水仙はヒガンバナ科スイセン属(Narcissus)の多年草で、地中に球根をもつ植物です。原産は地中海沿岸ですが、日本にはかなり古い時代に渡来し、今ではすっかり“日本の早春の花”という印象をもたれています。とくに白い花被片に黄色い副花冠をもつタイプは、日本水仙(Narcissus tazetta)の系統としてよく知られています。
今回見かけたものは、花の形や色合いからみてこの系統に近いように思われました。ただし、草丈が20cm前後と低めで、花もやや小型です。水仙には園芸品種が非常に多く、矮性(わいせい)品種も数多く作出されています。公園の植栽では、風で倒れにくく管理しやすい小型種が選ばれることもありますから、特別に珍しい原種というよりは、都市緑化向けの園芸品種かもしれません。
水仙の花の構造はなかなか合理的です。外側の白い部分は花被片、中央のラッパ状の部分を副花冠と呼びます。この黄色い副花冠が視覚的なアクセントになり、昆虫にも人の目にもよく目立ちます。白と黄色のコントラストは、曇り空の下でもくっきりと浮かび上がります。医療の世界でも、コントラストは視認性を高める重要な要素ですが、自然界でも同じ原理が働いているわけです。
水仙といえば、ギリシャ神話のナルキッソスの話を思い出します。泉に映る自分の姿に恋をし、やがて命を落とし、その場所に咲いたのが水仙であったという物語です。

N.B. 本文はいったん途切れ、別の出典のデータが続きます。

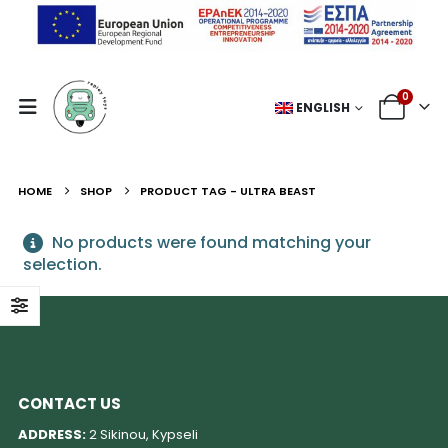
0
ENGLISH
HOME
SHOP
PRODUCT TAG -
ULTRA BEAST
No products were found matching your
selection.
CONTACT US
ADDRESS:
2 Sikinou, Kypseli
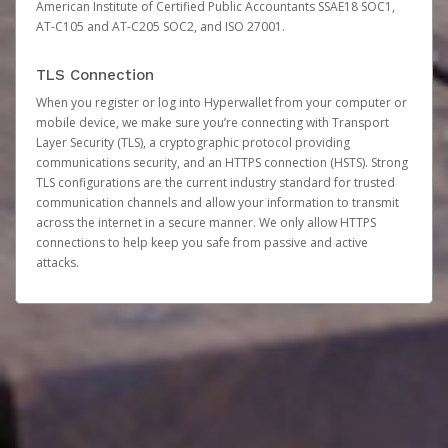
American Institute of Certified Public Accountants SSAE18 SOC1,
AT-C105 and AT-C205 SOC2, and ISO 27001.
TLS Connection
When you register or log into Hyperwallet from your computer or
mobile device, we make sure you’re connecting with Transport
Layer Security (TLS), a cryptographic protocol providing
communications security, and an HTTPS connection (HSTS). Strong
TLS configurations are the current industry standard for trusted
communication channels and allow your information to transmit
across the internet in a secure manner. We only allow HTTPS
connections to help keep you safe from passive and active
attacks.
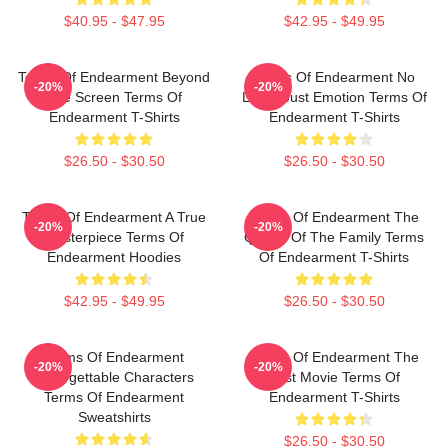
$40.95 - $47.95
$42.95 - $49.95
Terms Of Endearment Beyond
Terms Of Endearment No
-20%
-20%
The Screen Terms Of
Limits Just Emotion Terms Of
Endearment T-Shirts
Endearment T-Shirts
$26.50 - $30.50
$26.50 - $30.50
Terms Of Endearment A True
Terms Of Endearment The
-20%
-20%
Masterpiece Terms Of
Queen Of The Family Terms
Endearment Hoodies
Of Endearment T-Shirts
$42.95 - $49.95
$26.50 - $30.50
Terms Of Endearment
Terms Of Endearment The
-20%
-20%
Unforgettable Characters
Best Movie Terms Of
Terms Of Endearment
Endearment T-Shirts
Sweatshirts
$26.50 - $30.50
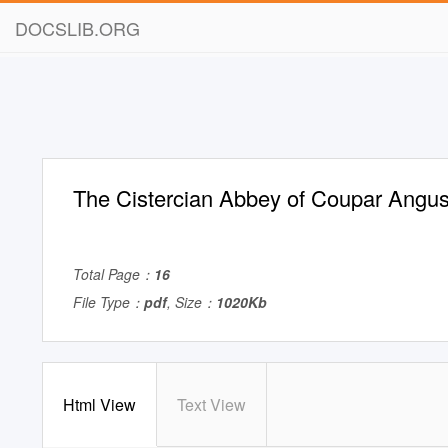
DOCSLIB.ORG
The Cistercian Abbey of Coupar Angu
Total Page：
16
File Type：
pdf
, Size：
1020Kb
Html View
Text View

この逸話から「ナルシシズム」という言葉が生まれました。花がややうつむき加減に咲く姿は、水面をのぞき込む青年の姿になぞらえられています。視覚と自己認識の関係を象徴する話として、私はいつも興味深く思います。
さて、きれいな花には注意点もあります。水仙の球根にはリコリンなどのアルカロイドが含まれ、強い毒性があります。ときにニラやノビルと間違えて誤食し、嘔吐や下痢などの中毒症状を起こす事例が報告されています。葉は確かによく似ていますが、水仙には独特の匂いがあり、切ると粘り気のある汁が出ます。観賞用植物であっても、球根は決して食用にならないことは覚えておくべきでしょう。
早春のまだ冷たい空気の中、丈の低い水仙が足元で静かに咲いている姿は、どこか控えめで、それでいて確かな存在感があります。私は花壇の前でしばらく立ち止まり、「今年も春が始まったな」と感じました。季節を告げるその姿を素直に楽しむのが一番なのかもしれません。